▶ _Provided passage_
Diao, Mengxiao (Diao, Mengxiao.) | Qu, Yansong (Qu, Yansong.) | Wu, Lin (Wu, Lin.) | Li, Zhenlong (Li, Zhenlong.)

Indexed by:

EI Scopus

Abstract:

Graph-based traffic flow predictioning is widely applied in traffic systems, where constructing intricate spatiotemporal correlation models from relevant time series data is imperative for comprehending the dynamics of the traffic system. The extraction of features from graphical data, coupled with the integration of time series data, serves to enhance the accuracy of traffic flow predictions. Additionally, the challenge arises when real traffic flow data often contains missing values. Predicting traffic in scenarios with missing data proves to be challenging, as existing traffic flow predictioning methods frequently lack the capacity to model dynamic spatiotemporal correlations in the presence of such gaps, leading to unsatisfactory prediction outcomes. This paper introduces the Adaptive Spatiotemporal Graph WaveNet-based Graph Convolutional Network (AST-GW-GCN) to tackle traffic flow predictioning. AST-GW-GCN comprises three independent components, each modeling short-term, daily, and weekly dependencies of traffic flow. Within each component, Gated Temporal Convolutional Network (TCN) and Graph Convolutional Network (GCN) serve as encoders, conducting spatial convolution to extract spatial correlations and temporal convolution to capture temporal correlations, thereby generating hidden features. The Gated Recurrent Unit (GRU) is employed to decode these hidden features and weigh the outputs of the three components, producing the final prediction result. The spatial convolution module establishes an adaptive adjacency matrix to overcome the physical constraints of the graph structure, facilitating improved extraction of hidden spatial dependencies within the data. Furthermore, experiments are conducted under various data missing patterns and missing ratios. The experimental findings, based on the PeMS08 real dataset, demonstrate that the proposed AST-GW-GCN comprehensively captures spatiotemporal correlations in the data, outperforming baseline models in terms of performance. © 2024 SPIE.

▶ _Excerpted data_
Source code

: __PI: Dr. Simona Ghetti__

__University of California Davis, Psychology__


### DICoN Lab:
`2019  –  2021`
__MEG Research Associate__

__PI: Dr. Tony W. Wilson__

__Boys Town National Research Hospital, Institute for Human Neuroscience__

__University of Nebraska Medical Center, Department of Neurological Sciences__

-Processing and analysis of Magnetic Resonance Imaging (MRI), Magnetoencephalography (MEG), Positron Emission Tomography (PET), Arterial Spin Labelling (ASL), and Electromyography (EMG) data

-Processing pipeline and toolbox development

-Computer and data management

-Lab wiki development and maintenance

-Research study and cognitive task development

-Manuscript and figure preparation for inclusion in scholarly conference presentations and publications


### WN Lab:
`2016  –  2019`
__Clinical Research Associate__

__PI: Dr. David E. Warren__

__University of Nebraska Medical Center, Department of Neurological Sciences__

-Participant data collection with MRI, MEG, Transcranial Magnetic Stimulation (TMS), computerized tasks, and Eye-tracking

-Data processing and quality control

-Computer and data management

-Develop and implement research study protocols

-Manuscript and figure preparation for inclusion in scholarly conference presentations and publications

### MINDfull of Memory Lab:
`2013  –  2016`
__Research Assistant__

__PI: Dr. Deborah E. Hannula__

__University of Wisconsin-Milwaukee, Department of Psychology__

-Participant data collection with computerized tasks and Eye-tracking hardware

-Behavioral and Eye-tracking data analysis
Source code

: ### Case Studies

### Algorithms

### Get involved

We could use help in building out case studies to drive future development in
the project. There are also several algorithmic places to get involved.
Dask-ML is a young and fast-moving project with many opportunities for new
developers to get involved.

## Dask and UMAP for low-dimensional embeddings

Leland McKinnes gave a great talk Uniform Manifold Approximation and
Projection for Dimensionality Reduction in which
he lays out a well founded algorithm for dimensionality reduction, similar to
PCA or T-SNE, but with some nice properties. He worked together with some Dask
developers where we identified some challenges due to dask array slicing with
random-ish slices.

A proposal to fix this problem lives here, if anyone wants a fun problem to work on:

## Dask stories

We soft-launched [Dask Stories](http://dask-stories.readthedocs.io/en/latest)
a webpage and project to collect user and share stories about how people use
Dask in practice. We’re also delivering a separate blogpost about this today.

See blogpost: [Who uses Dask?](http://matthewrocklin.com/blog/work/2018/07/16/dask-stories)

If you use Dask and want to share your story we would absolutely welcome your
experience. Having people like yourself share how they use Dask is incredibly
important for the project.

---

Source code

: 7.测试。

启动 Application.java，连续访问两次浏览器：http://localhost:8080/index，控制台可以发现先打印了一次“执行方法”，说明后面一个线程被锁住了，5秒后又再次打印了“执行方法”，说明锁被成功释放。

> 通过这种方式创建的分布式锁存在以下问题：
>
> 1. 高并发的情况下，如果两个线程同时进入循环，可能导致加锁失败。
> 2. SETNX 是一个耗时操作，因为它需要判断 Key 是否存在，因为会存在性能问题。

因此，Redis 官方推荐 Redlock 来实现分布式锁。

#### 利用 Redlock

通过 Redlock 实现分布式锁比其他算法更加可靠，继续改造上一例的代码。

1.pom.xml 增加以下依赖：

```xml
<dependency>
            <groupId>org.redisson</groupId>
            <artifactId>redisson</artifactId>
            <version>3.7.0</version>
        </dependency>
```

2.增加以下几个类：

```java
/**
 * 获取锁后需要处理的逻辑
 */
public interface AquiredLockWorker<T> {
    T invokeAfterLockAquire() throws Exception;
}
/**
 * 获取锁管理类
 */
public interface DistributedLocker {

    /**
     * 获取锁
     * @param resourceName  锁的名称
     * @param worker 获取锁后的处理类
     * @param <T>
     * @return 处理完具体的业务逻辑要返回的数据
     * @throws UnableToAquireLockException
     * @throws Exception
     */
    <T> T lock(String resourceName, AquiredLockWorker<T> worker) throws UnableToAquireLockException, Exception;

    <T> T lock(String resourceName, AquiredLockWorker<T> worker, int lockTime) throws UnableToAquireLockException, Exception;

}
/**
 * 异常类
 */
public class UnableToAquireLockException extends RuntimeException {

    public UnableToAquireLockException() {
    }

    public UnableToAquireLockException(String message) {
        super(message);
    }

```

▶ _Required work_
For each statement below, say whether the traffic flow abstract agrees with it, answering yes or no and quoting the deciding words of the abstract. (a) AST-GW-GCN is made of three independent components that model short-term, daily, and weekly dependencies of traffic flow. (b) The Gated Recurrent Unit acts as the encoder inside each component. (c) The spatial convolution module relies on a fixed adjacency matrix taken from the physical graph structure.

▶ _Exercise output_
(a) Yes: "AST-GW-GCN comprises three independent components, each modeling short-term, daily, and weekly dependencies of traffic flow."
(b) No: "Gated Temporal Convolutional Network (TCN) and Graph Convolutional Network (GCN) serve as encoders," and "The Gated Recurrent Unit (GRU) is employed to decode these hidden features."
(c) No: "The spatial convolution module establishes an adaptive adjacency matrix to overcome the physical constraints of the graph structure."